[Record extracts]
☆ ☆ ☆ ☆

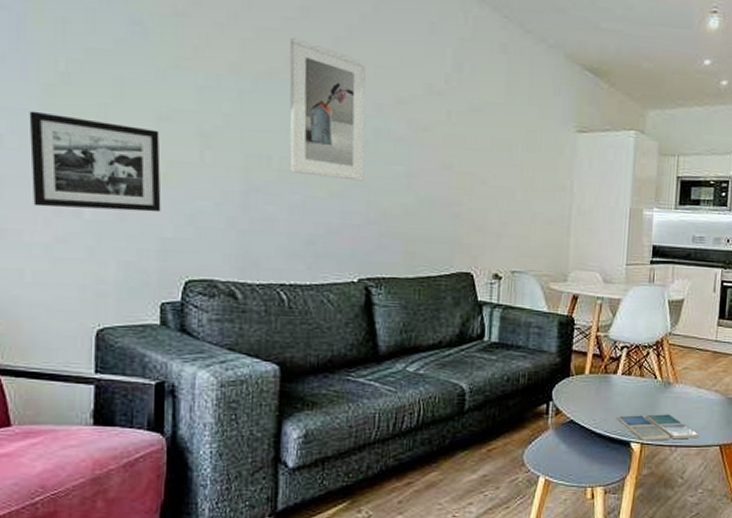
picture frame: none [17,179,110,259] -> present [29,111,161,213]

☆ ☆ ☆ ☆

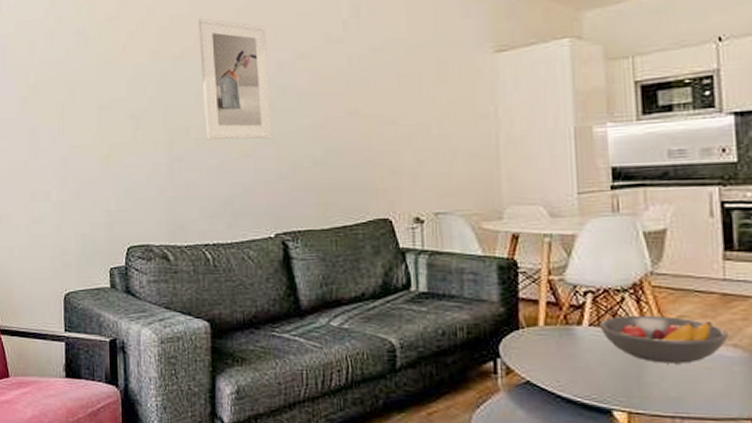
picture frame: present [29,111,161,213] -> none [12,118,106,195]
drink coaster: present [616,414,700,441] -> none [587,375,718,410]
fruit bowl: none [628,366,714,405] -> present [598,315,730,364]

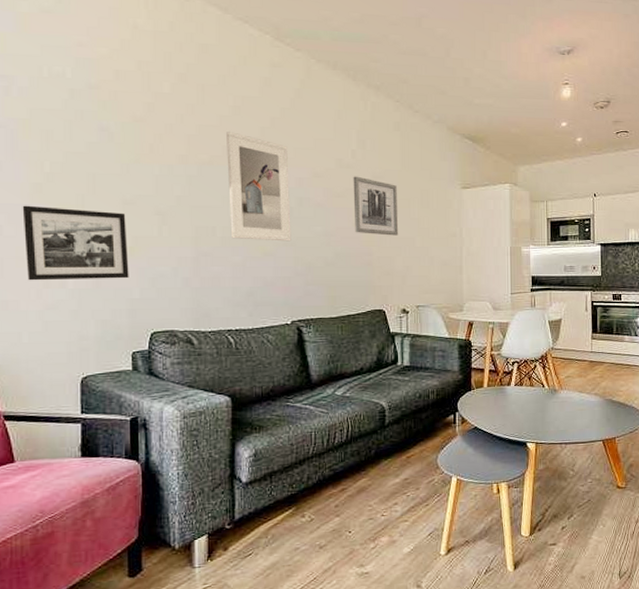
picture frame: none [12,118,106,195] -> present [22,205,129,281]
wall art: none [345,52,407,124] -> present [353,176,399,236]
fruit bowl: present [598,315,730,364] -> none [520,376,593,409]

☆ ☆ ☆ ☆

[Assigned task]
Lines in the records above that carry the word "frame" are to be located and copied.

[Response below]
picture frame: none [17,179,110,259] -> present [29,111,161,213]
picture frame: present [29,111,161,213] -> none [12,118,106,195]
picture frame: none [12,118,106,195] -> present [22,205,129,281]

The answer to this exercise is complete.